Samarangana-sutradhara (Summary)

by D. N. Shukla | 1960 | 15,592 words | ISBN-10: 8121506115 | ISBN-13: 9788121506113

This page describes The five-fold Men Women (Panca-purusha-stri-lakshana) which is chapter 75 English summary of the Samarangana-Sutradhara by Bhoja. This work in Sanskrit representing a voluminous treatise on Vastu-Shastra (the science of Architecture), encompassing a broad range of subjects, such as Architecture, Shilpa-shastra (Iconography, Arts and Crafts) but also deals with Creation-theory, Geography, Philosophu, etc.

Chapter 75 - The five-fold Men Women (Pañca-puruṣa-strī-lakṣaṇa)

[Note: This chapter corresponds to Chapter 81of the original Samarāṅgaṇa-Sūtradhāra]

[Full title: Pañca-puruṣa-strī-lakṣaṇa (The Standard models of proportions of the five-fold men and five-fold women)]

As per the dictum of Varāhamihira, the ornamentation and dresses are to be provided for or employed in the images of gods and goddesses in the fashion of the country; the local characteristic styles of dresses and decorations are the standards in which the gods and goddesses are decorated and dressed. Similarly there has been an unbroken art tradition in India from Varāhamihira regarding the five principal heights and lengths having been recognised as standard types of male figures. It is in conformity to these five-fold proportions that the sculptors have been moulding their icons and images accordingly. The author of the Samarāṅgaṇa-Sūtradhāra, not only maintains this tradition but also adds one more, namely five types of proportions in case of females also This is the import of the chapter.

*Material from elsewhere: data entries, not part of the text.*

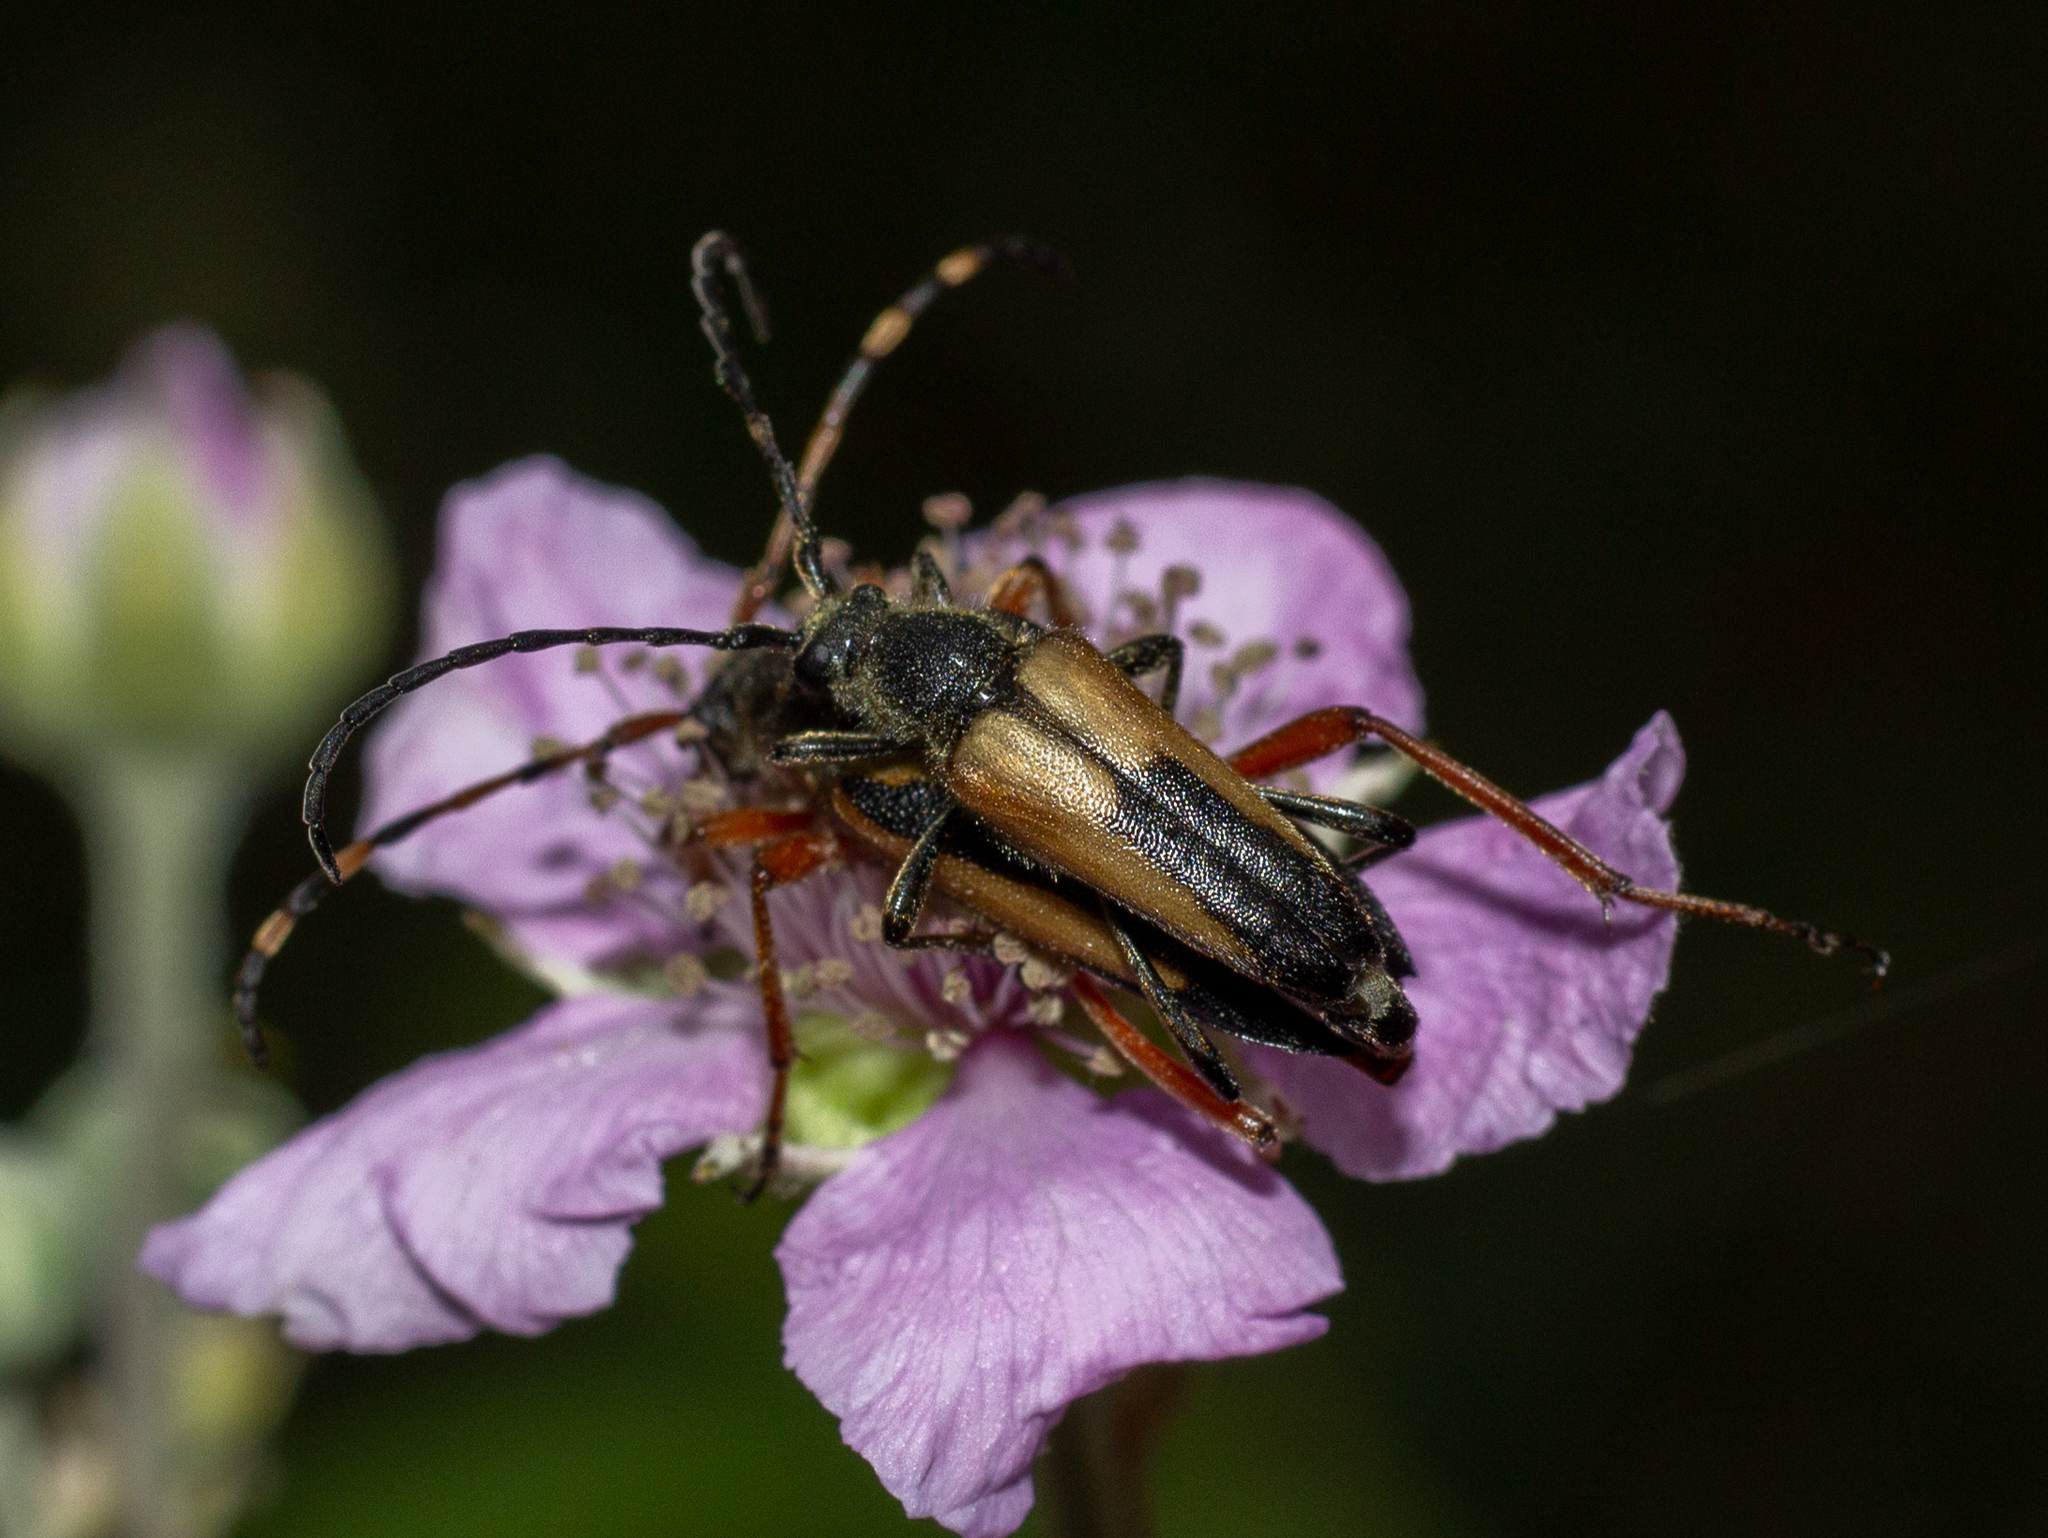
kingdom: Animalia
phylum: Arthropoda
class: Insecta
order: Coleoptera
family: Cerambycidae
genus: Stictoleptura
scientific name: Stictoleptura stragulata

Here the five male types described in detail are:—

  1. Haṃsa,
  2. Saśa [Śaśa?],
  3. Rucaka,
  4. Bhadra and
  5. Mālavya.

And their mānas being 88, 90, 92, 94 and 96 aṅgulas respectively. These figures do not tally with those given by the Bṛhatsaṃhitā of Varāhamihira. I have discussed all these points in Vol II.

Then follow the detailed descriptions of all the limbs of all these types of men with full proportions In the end are given (though the chapter is very corrupt) the description of the five-fold women—

  1. Daṇḍinī,
  2. Vṛttā,
  3. Pauruṣī and
  4. Balāki,
  5. (and the fifth one is missing).